Brittany and Nick Lodise with daughter Wren.
Nick Lodise
Brittany and Nick Lodise with daughter Wren.

"I couldn't believe how round her face was," Brittany says. "She had nails. She looked really healthy."

At home, their goal was for Brittany to feed the baby and pump enough milk so that Nick could spell her for one "Wren-cycle" — that is, a prized four-to-six-hour stretch of sleep. He keeps Brittany supplied with hot oatmeal and cold water; this parenthood gig, they've discovered, is definitely an exercise for two.

"Working together, being super-considerate of each other, is very important," Brittany says. "You learn to appreciate patience," Nick adds.

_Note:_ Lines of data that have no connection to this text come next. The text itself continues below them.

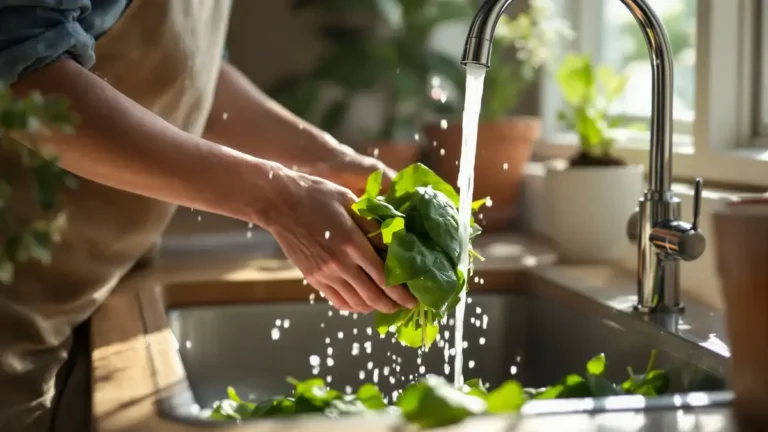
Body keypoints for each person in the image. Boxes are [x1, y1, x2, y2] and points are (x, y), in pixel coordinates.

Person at [0, 1, 418, 430]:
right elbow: (25, 70)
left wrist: (326, 160)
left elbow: (191, 75)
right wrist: (276, 198)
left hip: (97, 290)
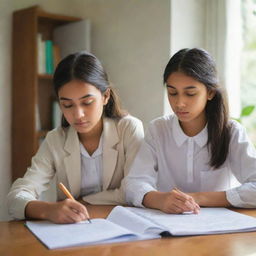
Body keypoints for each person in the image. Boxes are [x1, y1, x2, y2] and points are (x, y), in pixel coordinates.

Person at [8, 51, 144, 223]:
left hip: (122, 226)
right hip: (74, 229)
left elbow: (133, 190)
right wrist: (47, 209)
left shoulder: (129, 129)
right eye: (67, 105)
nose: (78, 114)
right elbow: (15, 197)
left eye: (87, 103)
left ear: (105, 96)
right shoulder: (55, 139)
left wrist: (83, 202)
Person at [125, 48, 256, 214]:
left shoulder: (231, 133)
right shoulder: (158, 130)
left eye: (190, 93)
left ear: (210, 92)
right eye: (173, 93)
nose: (179, 103)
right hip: (167, 225)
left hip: (219, 230)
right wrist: (161, 199)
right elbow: (134, 183)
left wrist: (198, 198)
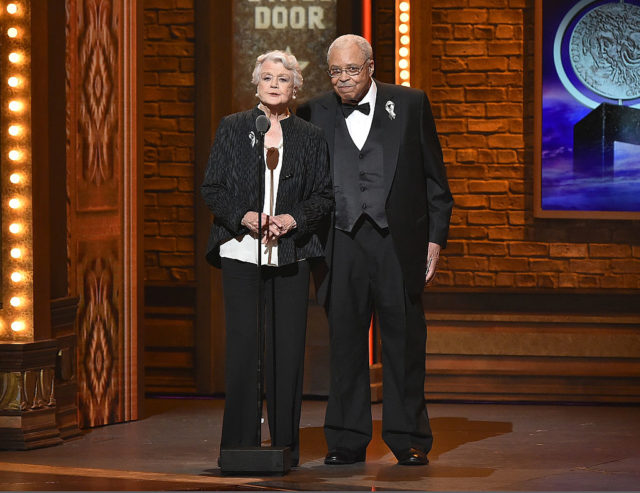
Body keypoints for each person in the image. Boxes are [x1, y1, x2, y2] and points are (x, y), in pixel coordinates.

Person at [297, 35, 453, 466]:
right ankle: (346, 441)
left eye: (351, 69)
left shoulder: (411, 104)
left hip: (397, 244)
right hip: (340, 244)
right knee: (345, 345)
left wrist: (435, 239)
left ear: (370, 66)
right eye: (335, 71)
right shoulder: (314, 110)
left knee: (403, 344)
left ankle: (409, 439)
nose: (343, 79)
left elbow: (436, 183)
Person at [201, 50, 333, 467]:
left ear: (295, 87)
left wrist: (293, 219)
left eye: (283, 78)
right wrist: (244, 215)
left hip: (290, 254)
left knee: (286, 351)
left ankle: (285, 446)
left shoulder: (310, 137)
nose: (274, 83)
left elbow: (324, 196)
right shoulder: (234, 128)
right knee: (243, 348)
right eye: (267, 77)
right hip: (242, 250)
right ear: (256, 84)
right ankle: (238, 445)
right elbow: (213, 188)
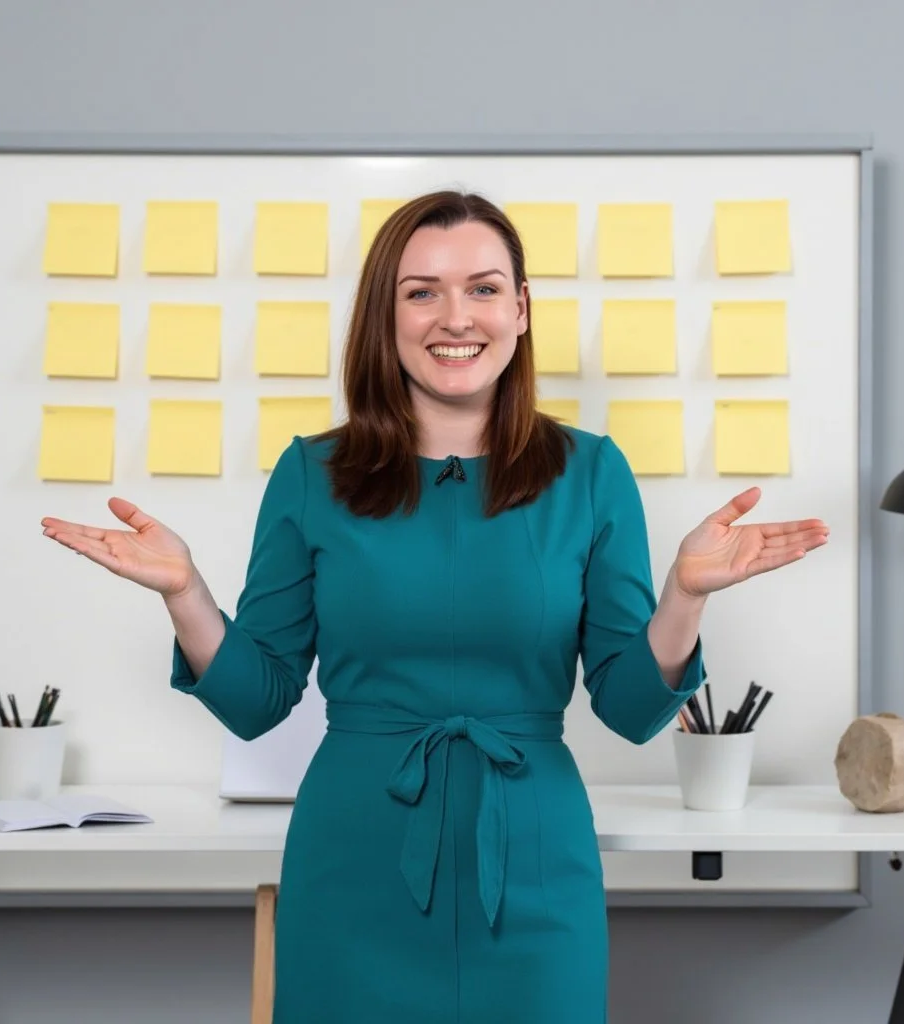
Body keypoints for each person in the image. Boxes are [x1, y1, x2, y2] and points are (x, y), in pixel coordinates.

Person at [40, 190, 829, 1023]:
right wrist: (186, 593)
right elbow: (255, 701)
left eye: (484, 288)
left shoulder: (591, 473)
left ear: (521, 310)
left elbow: (632, 710)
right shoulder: (312, 474)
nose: (456, 317)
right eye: (422, 292)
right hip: (353, 860)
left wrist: (684, 597)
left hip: (532, 856)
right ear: (386, 316)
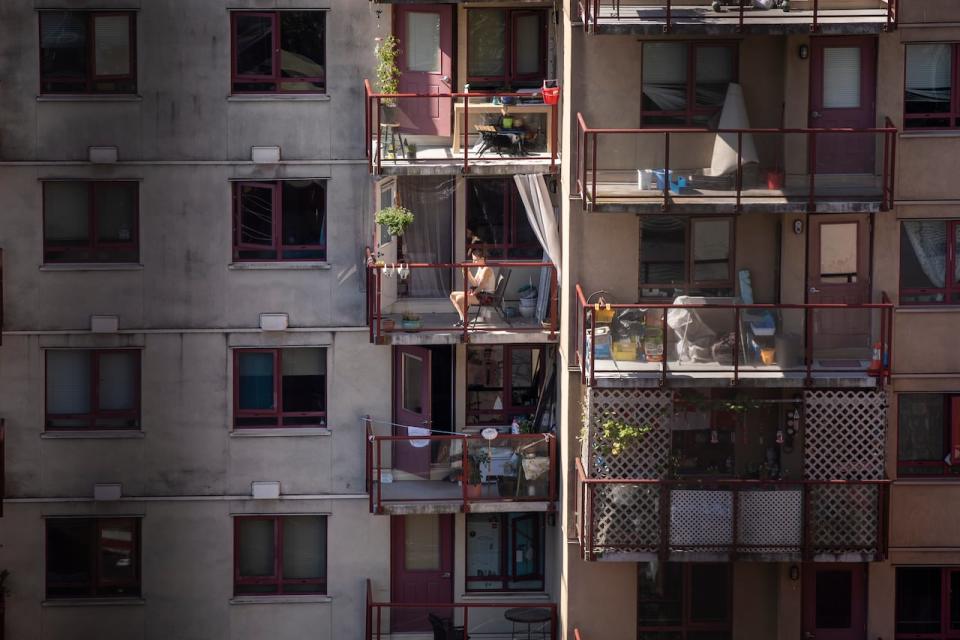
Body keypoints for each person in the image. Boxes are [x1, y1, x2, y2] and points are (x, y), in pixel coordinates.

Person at [450, 247, 495, 327]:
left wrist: (473, 293)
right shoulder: (480, 268)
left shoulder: (486, 269)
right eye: (473, 260)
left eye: (476, 260)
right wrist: (467, 272)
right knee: (453, 295)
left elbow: (482, 285)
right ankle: (463, 319)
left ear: (482, 258)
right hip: (480, 293)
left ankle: (465, 321)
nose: (474, 262)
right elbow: (475, 283)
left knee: (460, 299)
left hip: (487, 296)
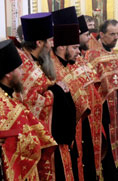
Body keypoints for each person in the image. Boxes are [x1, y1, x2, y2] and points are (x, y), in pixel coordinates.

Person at [18, 12, 77, 180]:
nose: (51, 46)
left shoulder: (34, 61)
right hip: (37, 141)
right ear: (38, 42)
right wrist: (55, 93)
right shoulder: (25, 67)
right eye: (49, 41)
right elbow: (29, 103)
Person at [51, 6, 102, 181]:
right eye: (74, 47)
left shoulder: (74, 61)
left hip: (84, 122)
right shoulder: (52, 68)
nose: (79, 51)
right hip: (66, 130)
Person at [0, 39, 57, 180]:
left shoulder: (10, 97)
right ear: (8, 73)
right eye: (19, 69)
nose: (23, 73)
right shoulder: (3, 104)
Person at [86, 19, 118, 181]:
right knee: (106, 141)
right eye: (112, 34)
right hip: (103, 107)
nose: (115, 38)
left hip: (117, 104)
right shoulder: (91, 55)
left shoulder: (113, 54)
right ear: (101, 34)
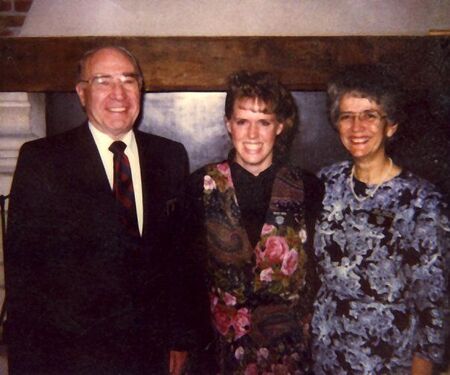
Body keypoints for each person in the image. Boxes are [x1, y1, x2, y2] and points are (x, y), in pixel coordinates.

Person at [5, 46, 191, 374]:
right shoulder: (43, 161)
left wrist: (179, 338)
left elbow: (180, 259)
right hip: (72, 356)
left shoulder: (170, 157)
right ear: (81, 93)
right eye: (103, 81)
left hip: (150, 354)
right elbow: (24, 274)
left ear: (141, 89)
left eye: (128, 81)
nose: (118, 93)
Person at [311, 64, 449, 374]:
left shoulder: (421, 201)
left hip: (388, 358)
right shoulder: (324, 183)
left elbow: (435, 301)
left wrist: (423, 366)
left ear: (390, 126)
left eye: (370, 115)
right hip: (327, 352)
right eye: (347, 116)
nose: (357, 126)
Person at [182, 71, 323, 374]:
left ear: (280, 127)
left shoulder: (308, 187)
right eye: (243, 121)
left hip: (291, 354)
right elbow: (186, 276)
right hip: (222, 355)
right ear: (228, 125)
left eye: (264, 122)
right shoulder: (200, 186)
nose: (253, 134)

Along with the jolts — how many hours a day she spends nursing or pumping; how impossible it feels to get enough sleep — are sweet surprises, like the first time Wren fell asleep on Brittany's chest. "I didn't even know if you were allowed to do that," Brittany says. "She was sort of in-between asleep and awake, and she snuggled in a little bit harder."

Nick remembers speculating about their daughter before she was born: Would she be left-brained or right-brained? Would she have his eyes or Brittany's? They'd chosen her name early on, but didn't tell anyone until after the birth. Friends and family kept trying to guess. No one ever came close.

"We were so excited," he remembers. "We were about to bring a new person into the world." Now she's here — the baby who, so far, seems determined, agile and physically strong. Every night, they wrap her snugly, just like the books advise. Every night, Wren works to wrest her tiny arms from the swaddle. By morning, her hands are free.